Draw out every line with the word "pixel" from the listing below.

Start of MATERIAL FOR THIS TASK

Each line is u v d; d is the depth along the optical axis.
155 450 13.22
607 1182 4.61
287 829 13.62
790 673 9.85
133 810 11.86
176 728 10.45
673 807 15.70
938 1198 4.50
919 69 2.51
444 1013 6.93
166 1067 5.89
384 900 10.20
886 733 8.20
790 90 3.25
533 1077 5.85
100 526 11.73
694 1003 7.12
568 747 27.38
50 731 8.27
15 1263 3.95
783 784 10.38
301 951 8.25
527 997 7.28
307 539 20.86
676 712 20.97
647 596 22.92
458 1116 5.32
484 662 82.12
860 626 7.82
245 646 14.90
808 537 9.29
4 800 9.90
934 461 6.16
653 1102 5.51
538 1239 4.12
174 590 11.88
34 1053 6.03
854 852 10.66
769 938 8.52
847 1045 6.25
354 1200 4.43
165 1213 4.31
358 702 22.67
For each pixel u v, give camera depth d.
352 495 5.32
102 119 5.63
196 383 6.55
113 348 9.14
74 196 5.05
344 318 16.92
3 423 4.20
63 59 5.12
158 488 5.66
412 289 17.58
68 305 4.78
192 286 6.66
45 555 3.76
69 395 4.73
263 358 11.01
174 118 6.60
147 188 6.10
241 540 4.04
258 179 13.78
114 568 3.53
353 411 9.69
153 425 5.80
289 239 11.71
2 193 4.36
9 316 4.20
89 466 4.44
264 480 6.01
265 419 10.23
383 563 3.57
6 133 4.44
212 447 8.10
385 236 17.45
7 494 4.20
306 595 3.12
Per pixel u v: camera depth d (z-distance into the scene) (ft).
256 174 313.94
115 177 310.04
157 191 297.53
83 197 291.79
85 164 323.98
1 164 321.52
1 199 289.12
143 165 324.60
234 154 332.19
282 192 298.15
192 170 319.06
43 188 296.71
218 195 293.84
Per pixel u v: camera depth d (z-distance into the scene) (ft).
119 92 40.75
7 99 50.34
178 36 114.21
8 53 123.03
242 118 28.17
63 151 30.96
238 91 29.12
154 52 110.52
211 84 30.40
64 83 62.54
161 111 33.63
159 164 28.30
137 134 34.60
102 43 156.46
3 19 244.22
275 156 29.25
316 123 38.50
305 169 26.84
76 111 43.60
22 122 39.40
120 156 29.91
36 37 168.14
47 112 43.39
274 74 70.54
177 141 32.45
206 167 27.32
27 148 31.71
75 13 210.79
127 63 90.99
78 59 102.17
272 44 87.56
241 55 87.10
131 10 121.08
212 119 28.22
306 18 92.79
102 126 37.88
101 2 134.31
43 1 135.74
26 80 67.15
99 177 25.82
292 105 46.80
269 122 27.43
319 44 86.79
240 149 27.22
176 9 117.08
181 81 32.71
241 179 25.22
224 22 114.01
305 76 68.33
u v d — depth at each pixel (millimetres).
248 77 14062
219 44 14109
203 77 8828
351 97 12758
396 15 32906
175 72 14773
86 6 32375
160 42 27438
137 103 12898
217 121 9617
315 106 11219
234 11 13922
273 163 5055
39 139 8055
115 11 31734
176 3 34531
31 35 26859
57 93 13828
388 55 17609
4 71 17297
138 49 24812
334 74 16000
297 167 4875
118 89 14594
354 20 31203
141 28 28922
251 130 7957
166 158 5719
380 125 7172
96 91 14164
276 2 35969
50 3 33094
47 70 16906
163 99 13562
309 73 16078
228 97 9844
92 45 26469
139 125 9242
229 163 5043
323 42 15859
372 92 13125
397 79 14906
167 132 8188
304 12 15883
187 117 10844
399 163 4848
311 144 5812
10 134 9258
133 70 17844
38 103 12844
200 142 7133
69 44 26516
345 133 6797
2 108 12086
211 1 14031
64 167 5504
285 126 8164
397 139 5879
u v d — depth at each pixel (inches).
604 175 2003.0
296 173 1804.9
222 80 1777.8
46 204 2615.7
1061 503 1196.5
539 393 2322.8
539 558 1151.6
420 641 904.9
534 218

End of MATERIAL FOR THIS TASK

SOLVED PROBLEM
For each pixel u v, give camera depth d.
Per pixel u v: camera depth d (z-distance into the scene) (ft).
Per pixel u v: camera depth d (z-distance into the scene) (ft).
u v d — depth at each pixel (millimetres).
u v d — depth at each pixel (inches).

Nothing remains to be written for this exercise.